BEGIN DATASET EXCERPTS

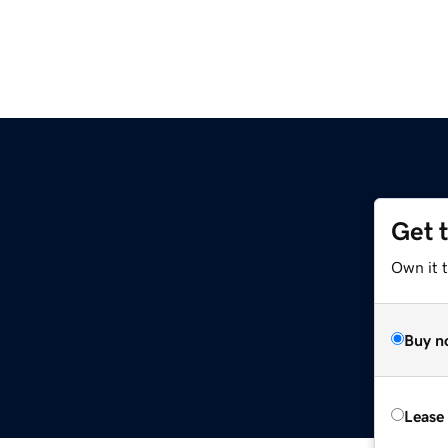
Get 
Own it 
Buy n
Lease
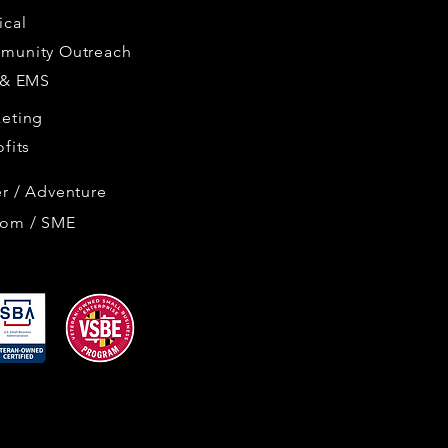
cal
munity Outreach
 & EMS
eting
ofits
r / Adventure
tom / SME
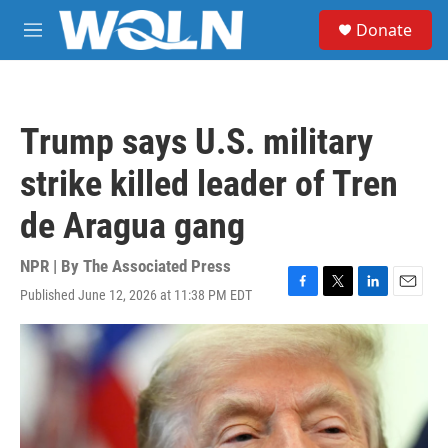
Skip to main content
S
Donate
e
M
a
e
r
n
c
u
h
Trump says U.S. military
u
e
strike killed leader of Tren
r
y
de Aragua gang
NPR | By
The Associated Press
Published June 12, 2026 at 11:38 PM EDT
F
T
L
E
a
w
i
m
c
i
n
a
e
t
k
i
b
t
e
l
o
e
d
o
r
I
k
n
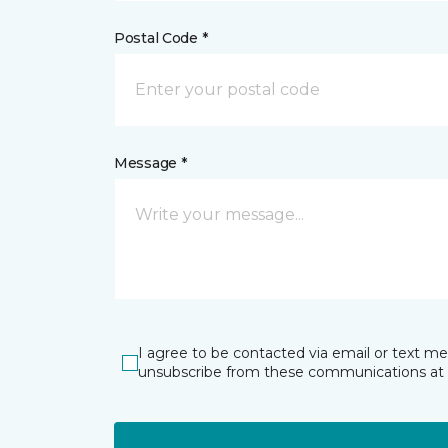
Postal Code *
Message *
I agree to be contacted via email or text m
unsubscribe from these communications at 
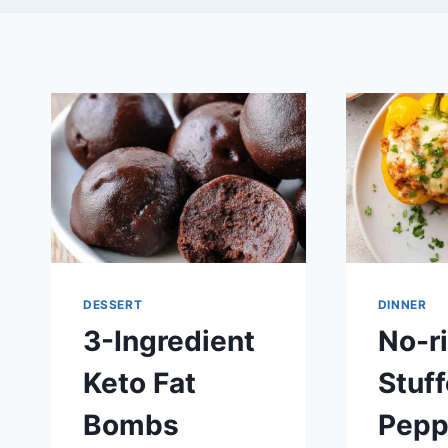
DESSERT
DINNER
3-Ingredient
No-r
Keto Fat
Stuff
Bombs
Pepp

END DATASET EXCERPTS

• [ABOUT THIS EXERCISE] The whole listing should be retyped word for word; none of its pictures belong in the copy.

• [WRITTEN SOLUTION]
Get 
Own it 
Buy n
Lease
cal
munity Outreach
 & EMS
eting
ofits
r / Adventure
tom / SME
Skip to main content
S
Donate
e
M
a
e
r
n
c
u
h
Trump says U.S. military
u
e
strike killed leader of Tren
r
y
de Aragua gang
NPR | By
The Associated Press
Published June 12, 2026 at 11:38 PM EDT
F
T
L
E
a
w
i
m
c
i
n
a
e
t
k
i
b
t
e
l
o
e
d
o
r
I
k
n
Postal Code *
Message *
I agree to be contacted via email or text m
unsubscribe from these communications at 
DESSERT
DINNER
3-Ingredient
No-r
Keto Fat
Stuff
Bombs
Pepp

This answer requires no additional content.